LEARNING about the George Town World Unesco World Heritage Site can be an adventure, as a group of 40 SMK Raja Tun Uda students found out during a Heritage Exploration tour.
The programme for school children, run by George Town World Heritage Incorporated (GTWHI) in collaboration with Arts-ED, had the youngsters delving into the history and culture of the city’s early settlers through a unique line up of interactive activities.
They learnt about secret societies and how ‘gangsters’ eventually transformed into ‘gentleman’, as well as taboos and customs from that era which are still being practised today.
Friends Mohd Saiful Azhar, Mohd Yusop Samsudin and Mohd Shamirul Alif, all aged 13, found the ‘Stories of Early Settlers’ tour a fun and enlightening experience, and it was their first time visiting the area.
“We learnt many new things about other cultures and religions, and their histories.
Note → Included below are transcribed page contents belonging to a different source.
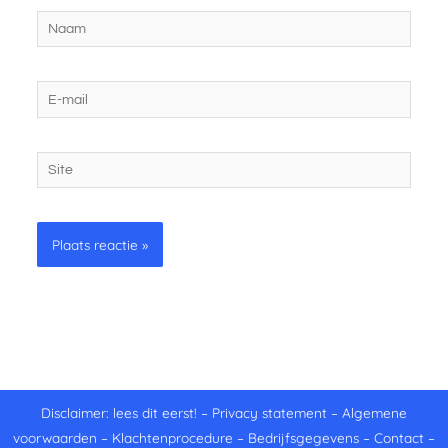
Naam
E-
mail
Site
Disclaimer: lees dit eerst!
–
Privacy statement
–
Algemene
voorwaarden
–
Klachtenprocedure
–
Bedrijfsgegevens
–
Contact
–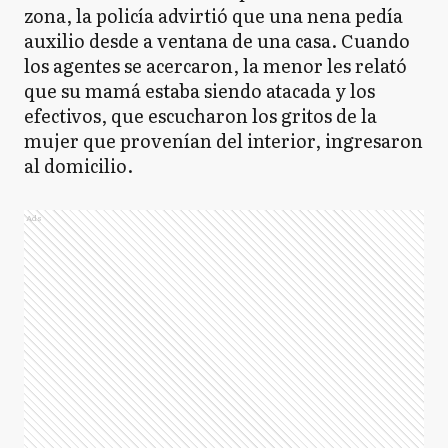
zona, la policía advirtió que una nena pedía
auxilio desde a ventana de una casa. Cuando
los agentes se acercaron, la menor les relató
que su mamá estaba siendo atacada y los
efectivos, que escucharon los gritos de la
mujer que provenían del interior, ingresaron
al domicilio.
Ads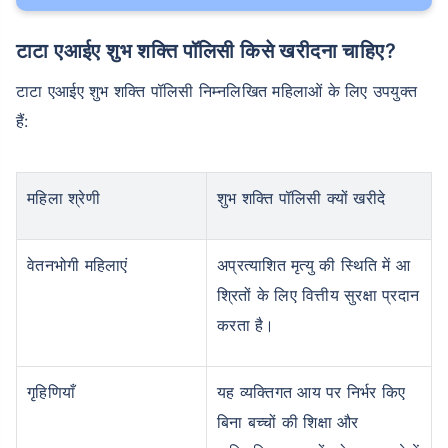
टाटा एआईए शुभ शक्ति पॉलिसी किसे खरीदना चाहिए?
टाटा एआईए शुभ शक्ति पॉलिसी निम्नलिखित महिलाओं के लिए उपयुक्त
हैं:
महिला श्रेणी
शुभ शक्ति पॉलिसी क्यों खरीदे
वेतनभोगी महिलाएं
अप्रत्याशित मृत्यु की स्थिति में आ
श्रितों के लिए वित्तीय सुरक्षा प्रदान
करता है।
गृहिणियाँ
यह व्यक्तिगत आय पर निर्भर किए
बिना बच्चों की शिक्षा और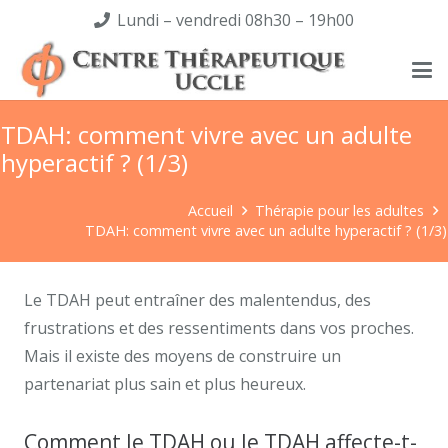
Lundi – vendredi 08h30 – 19h00
TDAH: comment vivre avec un adulte
hyperactif ? (1/3)
Accueil
Thérapie pour les adultes
TDAH: comment vivre avec un adulte hyperactif ? (1/3)
Le TDAH peut entraîner des malentendus, des
frustrations et des ressentiments dans vos proches.
Mais il existe des moyens de construire un
partenariat plus sain et plus heureux.
Comment le TDAH ou le TDAH affecte-t-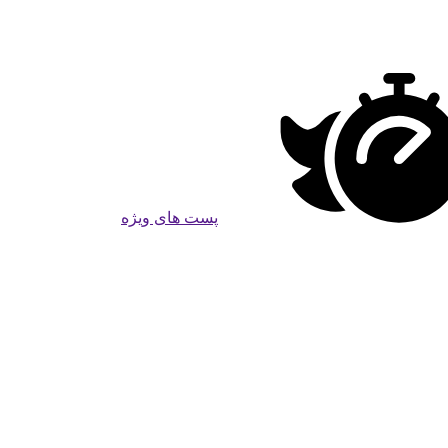
پست های ویژه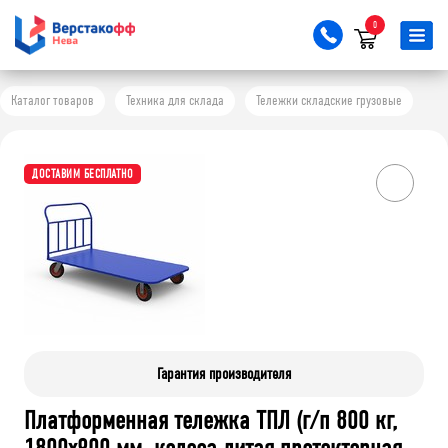
0
Каталог товаров
Техника для склада
Тележки складские грузовые
ДОСТАВИМ БЕСПЛАТНО
Гарантия производителя
Платформенная тележка ТПЛ (г/п 800 кг,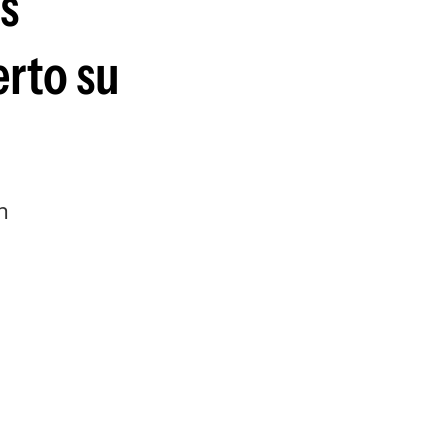
as
guenos en:
erto su
n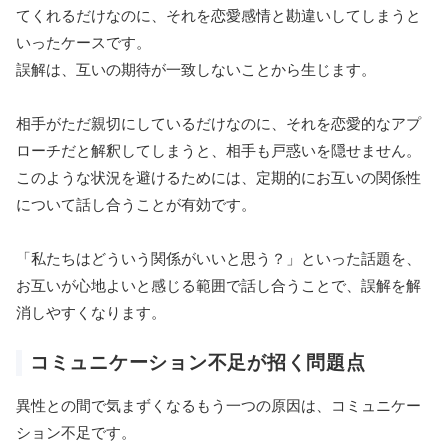
てくれるだけなのに、それを恋愛感情と勘違いしてしまうと
いったケースです。
誤解は、互いの期待が一致しないことから生じます。
相手がただ親切にしているだけなのに、それを恋愛的なアプ
ローチだと解釈してしまうと、相手も戸惑いを隠せません。
このような状況を避けるためには、定期的にお互いの関係性
について話し合うことが有効です。
「私たちはどういう関係がいいと思う？」といった話題を、
お互いが心地よいと感じる範囲で話し合うことで、誤解を解
消しやすくなります。
コミュニケーション不足が招く問題点
異性との間で気まずくなるもう一つの原因は、コミュニケー
ション不足です。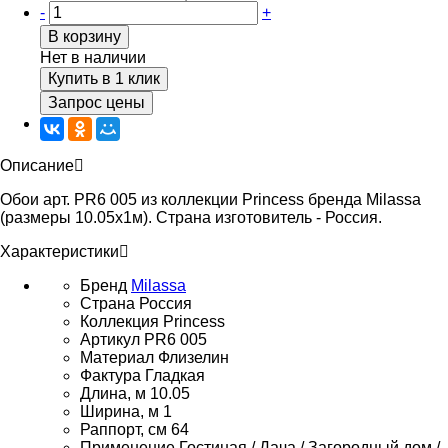
-
+
В корзину
Нет в наличии
Купить в 1 клик
Запрос цены
Описание
Обои арт. PR6 005 из коллекции Princess бренда Milassa
(размеры 10.05х1м). Страна изготовитель - Россия.
Характеристики
Бренд
Milassa
Страна
Россия
Коллекция
Princess
Артикул
PR6 005
Материал
Флизелин
Фактура
Гладкая
Длина, м
10.05
Ширина, м
1
Раппорт, см
64
Применение
Гостиная / Дача / Загородный дом /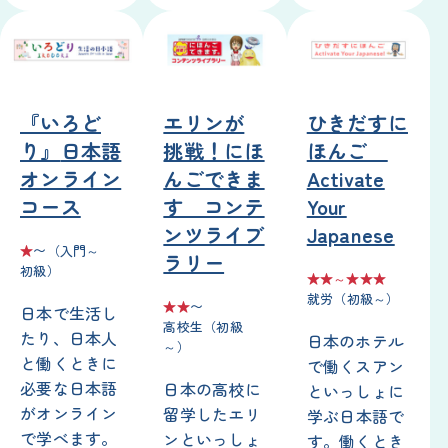
『いろど
エリンが
ひきだすに
り』
日本語
挑戦
！にほ
ほんご
オンライン
んごできま
Activate
コース
す コンテ
Your
ンツライブ
Japanese
★
〜（
入門
～
ラリー
初級
）
★★～★★★
就労
（
初級
～）
★★
〜
日本
で
生活
し
高校生
（
初級
たり、
日本人
日本
のホテル
～）
と
働
くときに
で
働
くスアン
必要
な
日本語
日本
の
高校
に
といっしょに
がオンライン
留学
したエリ
学
ぶ
日本語
で
で
学
べます。
ンといっしょ
す。
働
くとき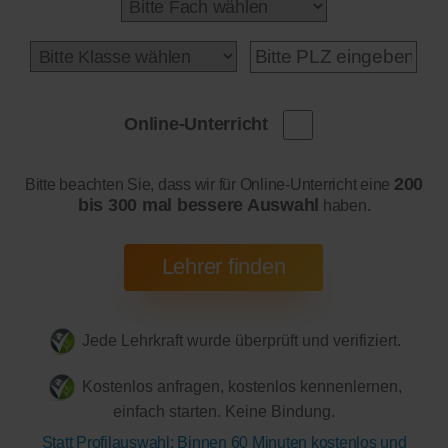
Online-Unterricht
200
Bitte beachten Sie, dass wir für Online-Unterricht eine
bis 300 mal bessere Auswahl
haben.
Jede Lehrkraft wurde überprüft und verifiziert.
Kostenlos anfragen, kostenlos kennenlernen,
einfach starten. Keine Bindung.
Statt Profilauswahl: Binnen 60 Minuten kostenlos und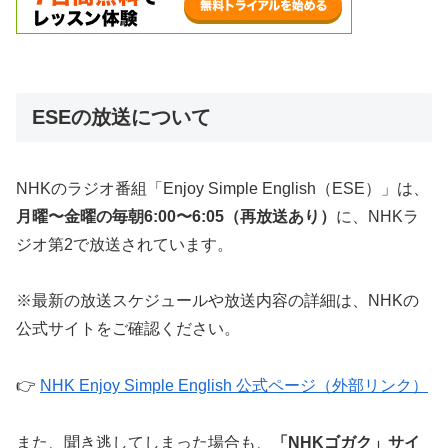
ESEの放送について
NHKのラジオ番組「Enjoy Simple English（ESE）」は、
月曜〜金曜の毎朝6:00〜6:05（再放送あり）
に、NHKラ
ジオ第2で放送されています。
※最新の放送スケジュールや放送内容の詳細は、NHKの
公式サイトをご確認ください。
👉
NHK Enjoy Simple English 公式ページ（外部リンク）
また、聞き逃してしまった場合も、
「NHKゴガク」サイ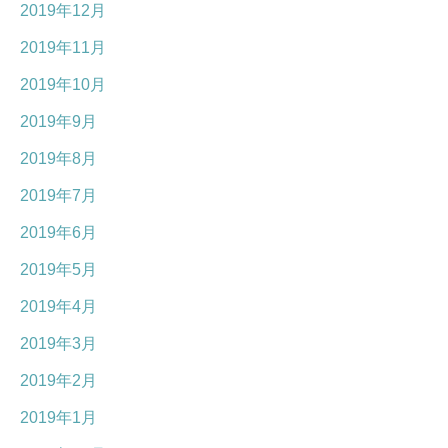
2019年12月
2019年11月
2019年10月
2019年9月
2019年8月
2019年7月
2019年6月
2019年5月
2019年4月
2019年3月
2019年2月
2019年1月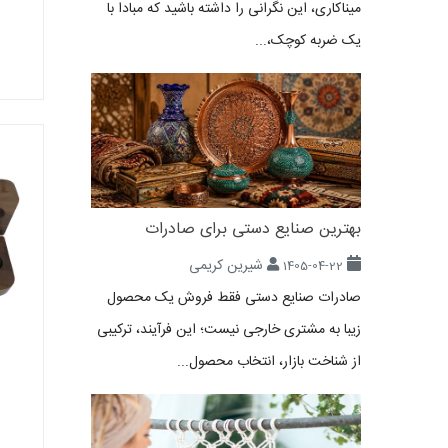
میناکاری، این نگرانی را داشته باشید که مبادا با
یک ضربه کوچک،...
بهترین صنایع دستی برای صادرات
شیرین کریمی
1405-04-22
صادرات صنایع دستی فقط فروش یک محصول
زیبا به مشتری خارجی نیست؛ این فرآیند، ترکیبی
از شناخت بازار، انتخاب محصول...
It was great to see such old buildings up close,” Saiful enthused.
Starting off with a stroll along pre-war shophouses along Acheh Street, the youngsters were confronted with a common problem, that of obstacles — from residents’ motorcycles to boxes and flower pots — placed along five-foot ways that made traversing difficult.
Later, the group ventured to the nearby Khoo Kongsi, one of the world’s most magnificent clanhouses, learning about its origins, architectural influences and clan genealogy.
They concluded their tour at the Acheen Street Mosque, among the state’s oldest mosques, built in the early 1800s. At both landmarks, the inquisitive youngsters were sent to ‘hunt’ for certain elements.
Project volunteer Fidel Ho said the two sites were chosen to allow the students to compare the differences between both settlements, be it their house and shop layouts, to prayer areas and architecture.
“We wanted them to see what each community has or doesn’t have. It’s important to cultivate heritage interest and awareness among the younger generation,” she opined.
GTWHI communications officer Lim Chung Wei said the Heritage Exploration programme gave participants a hands-on experience on the multi-culturalism of George Town which was shaped by different migrant groups.
“The legacy of these groups is still evident in the lively traditional trades, businesses, food, crafts and building architecture.
“The discovery trails involve the active engagement of the students and the application of classroom knowledge in the field, giving them an inter-disciplinary understanding of history, geography, culture and identity,” he pointed out.
The programme is conducted by a specially trained team of volunteers known as Friends of George Town Heritage.
Interested schools may register for free, on a first-come-first-served basis. Each school is limited to two sponsored heritage trails, and are responsible for their own transport, refreshments and group insurance. Booking and confirmation are required three weeks in advance.
Similar tours are available for the general public (aged 15 to 20 only), every last Saturday of the month, between 2pm and 5.30pm, limited to the first 20 participants.